• Data for this task:
:::::

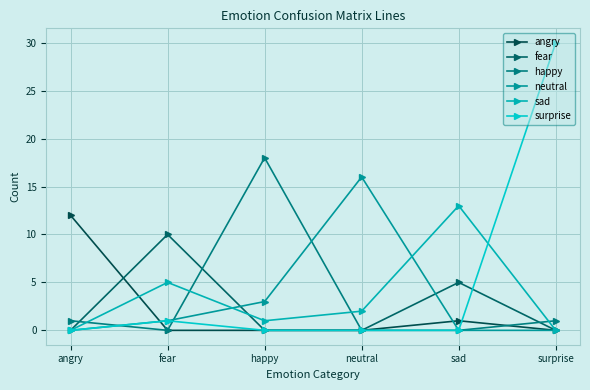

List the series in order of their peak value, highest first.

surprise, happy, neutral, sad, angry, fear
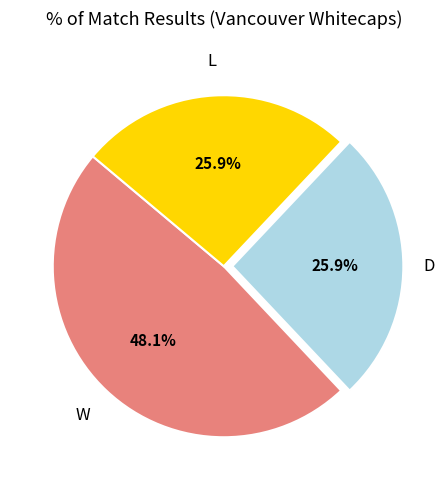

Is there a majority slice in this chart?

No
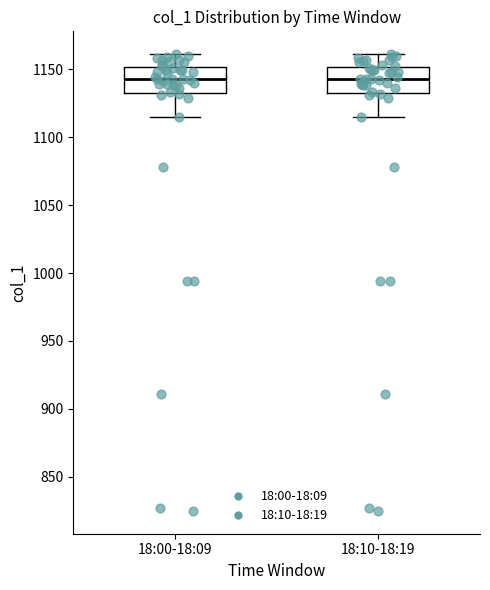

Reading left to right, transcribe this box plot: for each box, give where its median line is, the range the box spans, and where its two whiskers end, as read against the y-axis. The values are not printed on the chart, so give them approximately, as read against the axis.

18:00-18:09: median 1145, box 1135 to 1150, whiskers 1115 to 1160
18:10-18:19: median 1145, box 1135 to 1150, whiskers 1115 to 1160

:::::

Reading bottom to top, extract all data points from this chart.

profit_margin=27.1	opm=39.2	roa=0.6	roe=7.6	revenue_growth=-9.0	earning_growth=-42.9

:::::

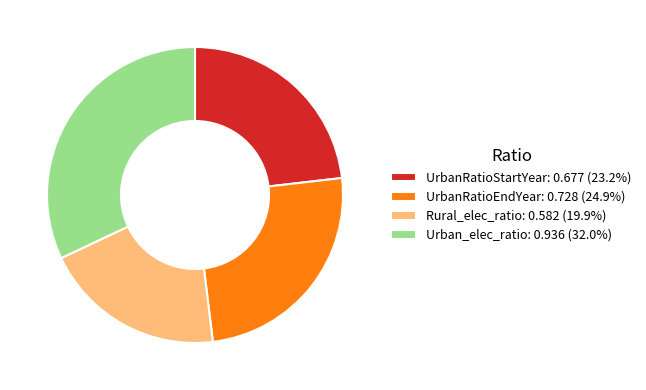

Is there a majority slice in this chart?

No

:::::

• Aim of the task: Put the data above, from the line containing "surprise, happy, neutral, sad, angry, fear" through the line containing "18:10-18:19: median 1145, box" (both included), into a numbered list, skipping blank lines. Leave the pictures out.

• Exercise response:
1. surprise, happy, neutral, sad, angry, fear
2. Is there a majority slice in this chart?
3. No
4. Reading left to right, transcribe this box plot: for each box, give where its median line is, the range the box spans, and where its two whiskers end, as read against the y-axis. The values are not printed on the chart, so give them approximately, as read against the axis.
5. 18:00-18:09: median 1145, box 1135 to 1150, whiskers 1115 to 1160
6. 18:10-18:19: median 1145, box 1135 to 1150, whiskers 1115 to 1160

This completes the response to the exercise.